• **Directions for this task**
When you copy from the entries that follow, take only the lines from the one with "middle dip: (158, 258)" down to the one with "index dip: (157, 82)", keeping both ends and dropping every picture.
***** Supplied entries
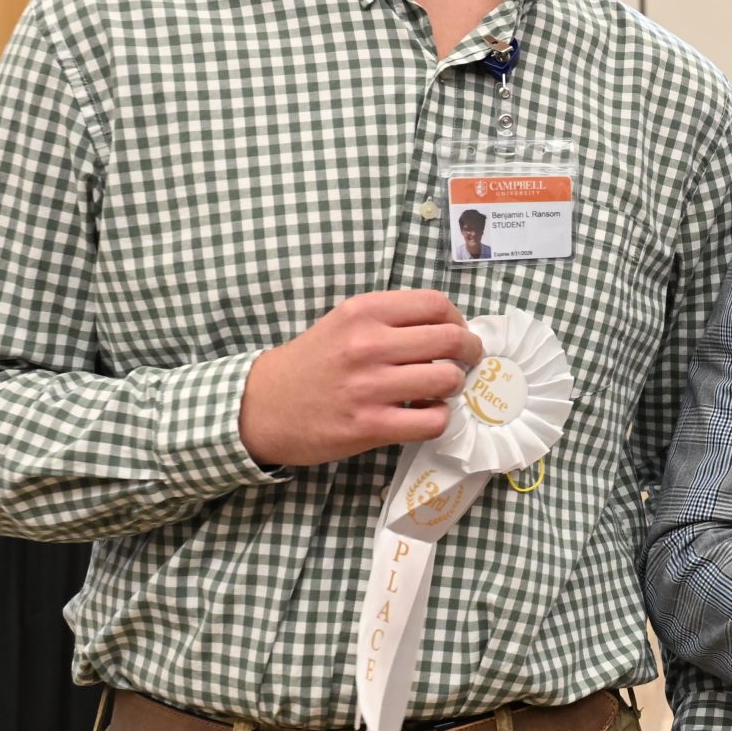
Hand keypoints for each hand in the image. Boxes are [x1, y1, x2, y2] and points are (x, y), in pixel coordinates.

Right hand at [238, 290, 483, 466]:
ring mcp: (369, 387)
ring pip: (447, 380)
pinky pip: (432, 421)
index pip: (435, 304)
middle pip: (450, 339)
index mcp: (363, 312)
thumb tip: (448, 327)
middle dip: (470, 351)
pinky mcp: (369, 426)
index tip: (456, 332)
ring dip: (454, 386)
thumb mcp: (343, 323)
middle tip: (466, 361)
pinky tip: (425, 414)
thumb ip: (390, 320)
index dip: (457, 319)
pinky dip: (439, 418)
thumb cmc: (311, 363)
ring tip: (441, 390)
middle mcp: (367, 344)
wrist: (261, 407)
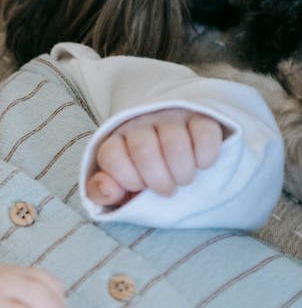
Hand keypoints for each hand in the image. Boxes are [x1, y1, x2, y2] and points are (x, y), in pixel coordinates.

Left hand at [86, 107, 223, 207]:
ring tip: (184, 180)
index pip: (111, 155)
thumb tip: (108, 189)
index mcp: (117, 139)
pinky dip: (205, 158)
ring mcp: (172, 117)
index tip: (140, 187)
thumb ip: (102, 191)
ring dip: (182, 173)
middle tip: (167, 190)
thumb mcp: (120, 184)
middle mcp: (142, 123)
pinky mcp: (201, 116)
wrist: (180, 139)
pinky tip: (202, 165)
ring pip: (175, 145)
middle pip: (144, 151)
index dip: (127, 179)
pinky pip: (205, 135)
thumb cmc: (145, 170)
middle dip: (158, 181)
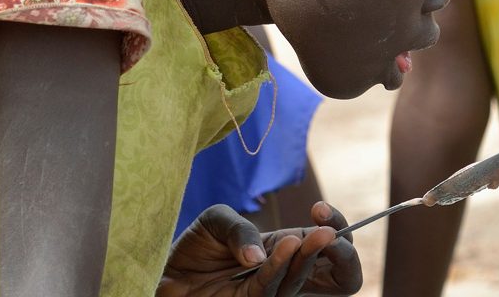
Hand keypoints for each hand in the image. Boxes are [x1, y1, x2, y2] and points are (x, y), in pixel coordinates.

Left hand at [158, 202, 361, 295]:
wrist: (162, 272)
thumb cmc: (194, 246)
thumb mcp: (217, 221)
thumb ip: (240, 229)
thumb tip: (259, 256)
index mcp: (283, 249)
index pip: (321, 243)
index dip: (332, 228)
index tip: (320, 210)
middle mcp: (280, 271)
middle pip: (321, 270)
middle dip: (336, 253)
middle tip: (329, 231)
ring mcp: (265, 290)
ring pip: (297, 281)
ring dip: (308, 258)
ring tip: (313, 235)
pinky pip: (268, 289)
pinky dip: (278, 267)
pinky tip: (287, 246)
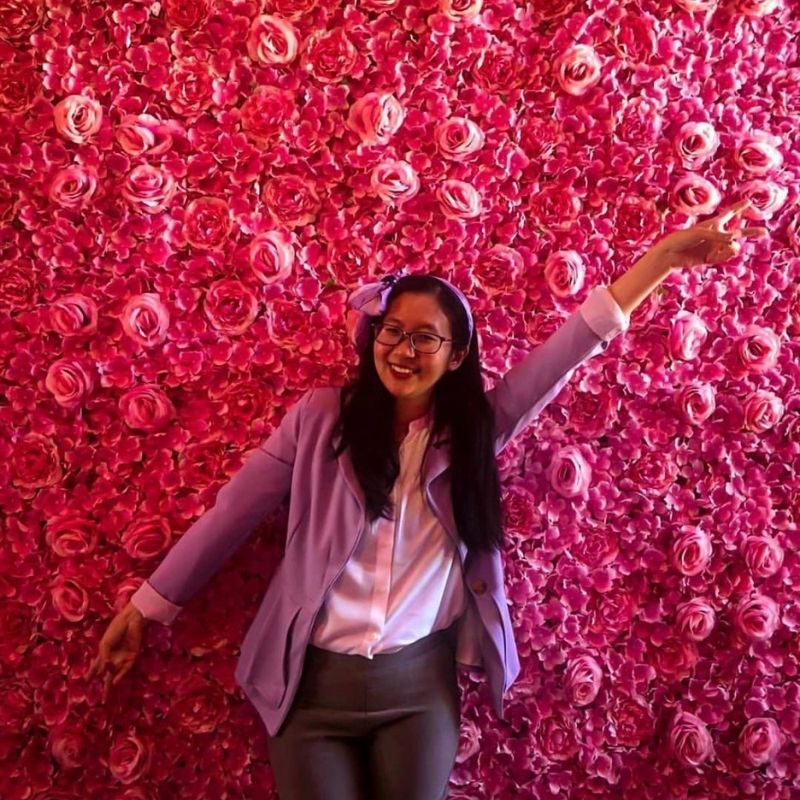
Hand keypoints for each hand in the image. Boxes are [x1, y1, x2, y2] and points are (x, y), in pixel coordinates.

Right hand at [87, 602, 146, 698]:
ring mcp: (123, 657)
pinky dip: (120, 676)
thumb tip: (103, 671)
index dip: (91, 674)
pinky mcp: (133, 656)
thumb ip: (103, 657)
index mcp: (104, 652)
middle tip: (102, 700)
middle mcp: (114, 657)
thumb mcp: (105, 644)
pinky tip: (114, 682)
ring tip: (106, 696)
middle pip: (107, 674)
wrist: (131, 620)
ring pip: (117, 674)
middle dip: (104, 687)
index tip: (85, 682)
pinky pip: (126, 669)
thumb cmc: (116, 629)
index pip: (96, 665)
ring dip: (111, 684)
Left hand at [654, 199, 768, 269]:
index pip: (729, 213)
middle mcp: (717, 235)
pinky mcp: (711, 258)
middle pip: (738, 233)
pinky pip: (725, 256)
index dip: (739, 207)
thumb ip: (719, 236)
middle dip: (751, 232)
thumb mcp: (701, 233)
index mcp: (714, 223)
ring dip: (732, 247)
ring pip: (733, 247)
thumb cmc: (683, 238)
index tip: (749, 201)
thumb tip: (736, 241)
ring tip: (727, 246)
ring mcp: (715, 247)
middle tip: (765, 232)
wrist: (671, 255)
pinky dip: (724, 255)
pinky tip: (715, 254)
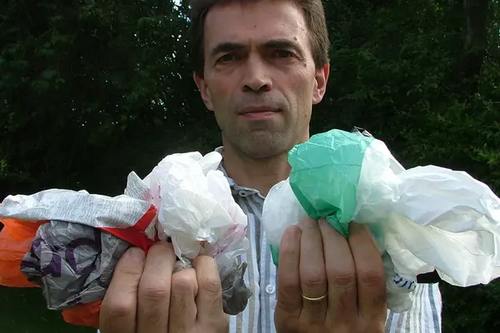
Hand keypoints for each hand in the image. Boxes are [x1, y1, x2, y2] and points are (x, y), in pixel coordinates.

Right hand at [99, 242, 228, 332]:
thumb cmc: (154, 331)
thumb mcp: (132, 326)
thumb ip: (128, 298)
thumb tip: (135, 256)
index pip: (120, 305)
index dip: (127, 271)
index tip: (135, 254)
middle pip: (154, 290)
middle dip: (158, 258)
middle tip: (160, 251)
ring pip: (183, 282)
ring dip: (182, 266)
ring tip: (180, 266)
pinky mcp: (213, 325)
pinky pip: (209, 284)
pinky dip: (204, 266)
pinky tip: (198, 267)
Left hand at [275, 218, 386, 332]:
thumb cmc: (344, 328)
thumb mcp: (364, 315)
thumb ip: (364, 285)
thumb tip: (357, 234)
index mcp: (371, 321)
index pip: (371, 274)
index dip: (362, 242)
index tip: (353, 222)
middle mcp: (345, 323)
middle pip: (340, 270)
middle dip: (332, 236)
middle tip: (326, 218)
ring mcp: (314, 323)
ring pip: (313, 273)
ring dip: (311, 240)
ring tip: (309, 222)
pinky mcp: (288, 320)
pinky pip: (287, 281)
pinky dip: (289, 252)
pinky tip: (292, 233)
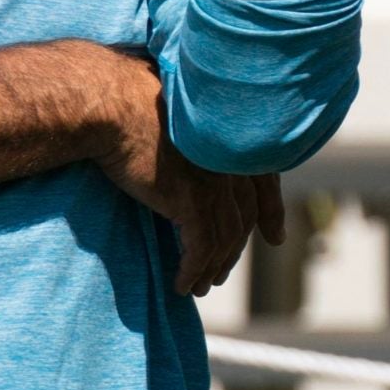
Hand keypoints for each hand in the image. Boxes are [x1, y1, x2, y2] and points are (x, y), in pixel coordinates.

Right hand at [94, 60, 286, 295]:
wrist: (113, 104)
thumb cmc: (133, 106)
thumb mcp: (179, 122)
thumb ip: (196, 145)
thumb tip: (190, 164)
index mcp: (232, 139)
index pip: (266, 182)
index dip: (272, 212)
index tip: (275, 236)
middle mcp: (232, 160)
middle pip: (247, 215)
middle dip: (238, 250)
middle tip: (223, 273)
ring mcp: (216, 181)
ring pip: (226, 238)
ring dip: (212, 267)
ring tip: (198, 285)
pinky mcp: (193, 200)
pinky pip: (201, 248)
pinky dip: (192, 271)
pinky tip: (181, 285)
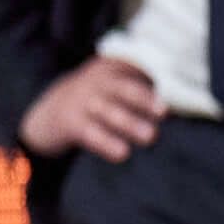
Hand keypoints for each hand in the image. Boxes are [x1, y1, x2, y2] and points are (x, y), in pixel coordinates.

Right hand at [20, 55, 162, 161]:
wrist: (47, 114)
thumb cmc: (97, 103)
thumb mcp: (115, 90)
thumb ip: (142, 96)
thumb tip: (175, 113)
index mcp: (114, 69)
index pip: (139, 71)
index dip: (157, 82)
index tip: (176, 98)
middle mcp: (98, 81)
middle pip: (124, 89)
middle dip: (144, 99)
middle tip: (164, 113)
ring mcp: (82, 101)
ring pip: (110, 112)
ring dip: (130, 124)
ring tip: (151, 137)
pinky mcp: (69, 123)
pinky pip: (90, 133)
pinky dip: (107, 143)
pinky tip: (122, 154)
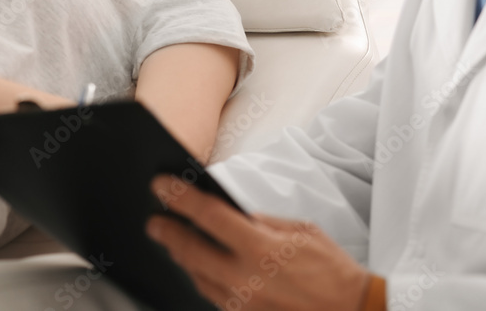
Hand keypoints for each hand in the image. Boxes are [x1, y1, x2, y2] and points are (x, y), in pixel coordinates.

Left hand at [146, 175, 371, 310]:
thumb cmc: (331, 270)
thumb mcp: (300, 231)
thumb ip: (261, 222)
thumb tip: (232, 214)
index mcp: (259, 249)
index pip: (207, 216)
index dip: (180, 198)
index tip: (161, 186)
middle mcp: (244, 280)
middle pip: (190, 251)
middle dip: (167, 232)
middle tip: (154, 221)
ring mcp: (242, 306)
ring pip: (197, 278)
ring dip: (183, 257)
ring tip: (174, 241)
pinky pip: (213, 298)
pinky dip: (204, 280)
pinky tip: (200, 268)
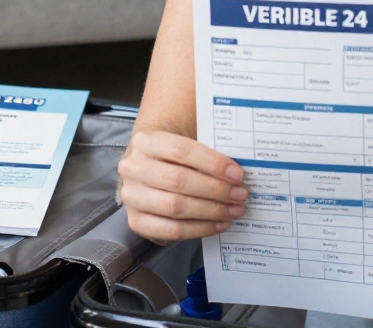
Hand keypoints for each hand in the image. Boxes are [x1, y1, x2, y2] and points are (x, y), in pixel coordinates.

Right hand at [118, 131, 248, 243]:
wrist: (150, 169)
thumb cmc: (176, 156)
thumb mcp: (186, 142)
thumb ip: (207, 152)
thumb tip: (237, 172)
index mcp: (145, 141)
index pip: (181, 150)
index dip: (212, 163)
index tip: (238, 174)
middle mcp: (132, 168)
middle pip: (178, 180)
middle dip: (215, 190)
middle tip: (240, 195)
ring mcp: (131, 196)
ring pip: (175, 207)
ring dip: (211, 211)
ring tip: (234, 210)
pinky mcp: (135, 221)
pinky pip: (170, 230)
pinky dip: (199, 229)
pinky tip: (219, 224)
**********
• **Output of the task**
middle dip: (158, 258)
middle tip: (160, 251)
ring pip: (183, 282)
ring dip: (182, 266)
ring tip: (180, 266)
pinky mcp: (213, 325)
pinky pip: (209, 284)
pinky dip: (204, 266)
pinky tip: (198, 267)
Left hand at [275, 218, 386, 332]:
thumb cmc: (344, 328)
thumb mcp: (364, 315)
thumb ip: (364, 285)
thumb tip: (357, 234)
index mcp: (371, 321)
index pip: (371, 274)
index dip: (362, 242)
index tip: (353, 222)
middle mcp: (345, 323)
middle pip: (340, 270)
middle dip: (332, 236)
middle tip: (326, 218)
ring mcp: (314, 323)
ring pip: (313, 273)
ring dip: (311, 240)
ring tip: (309, 222)
pinky mcp: (288, 320)
pinky pip: (287, 281)
pinky dip: (289, 252)
pinky tip: (292, 233)
Hand keypoints for each hand in the image. Boxes are [x1, y1, x2, y2] and points are (x, y), in pixel coordinates.

Right hand at [94, 60, 286, 295]:
wrist: (113, 104)
thumb cmc: (133, 106)
thumb mcp: (179, 122)
thumb ip: (196, 145)
thumb tip: (190, 164)
index mcp: (232, 139)
index pip: (266, 182)
index dip: (272, 212)
index tip: (275, 236)
middle mcp: (232, 160)
middle pip: (247, 215)
middle dip: (238, 250)
middle tip: (223, 273)
ring mcp: (216, 181)
ring pip: (226, 238)
ring dip: (212, 267)
ring tip: (198, 285)
pinky mcp: (193, 200)
pinky pip: (201, 248)
pinky dip: (192, 271)
pinky tip: (181, 285)
Hand keypoints for each hand in the image. Boxes are [x1, y1, x2, y2] and points are (x, y), in pixel coordinates.

Right hand at [20, 55, 162, 161]:
wrist: (47, 114)
thumb cmc: (97, 103)
thumb mcp: (115, 90)
thumb ip: (142, 96)
thumb tip: (175, 113)
index mcp: (114, 69)
index pip: (139, 71)
index dip: (157, 82)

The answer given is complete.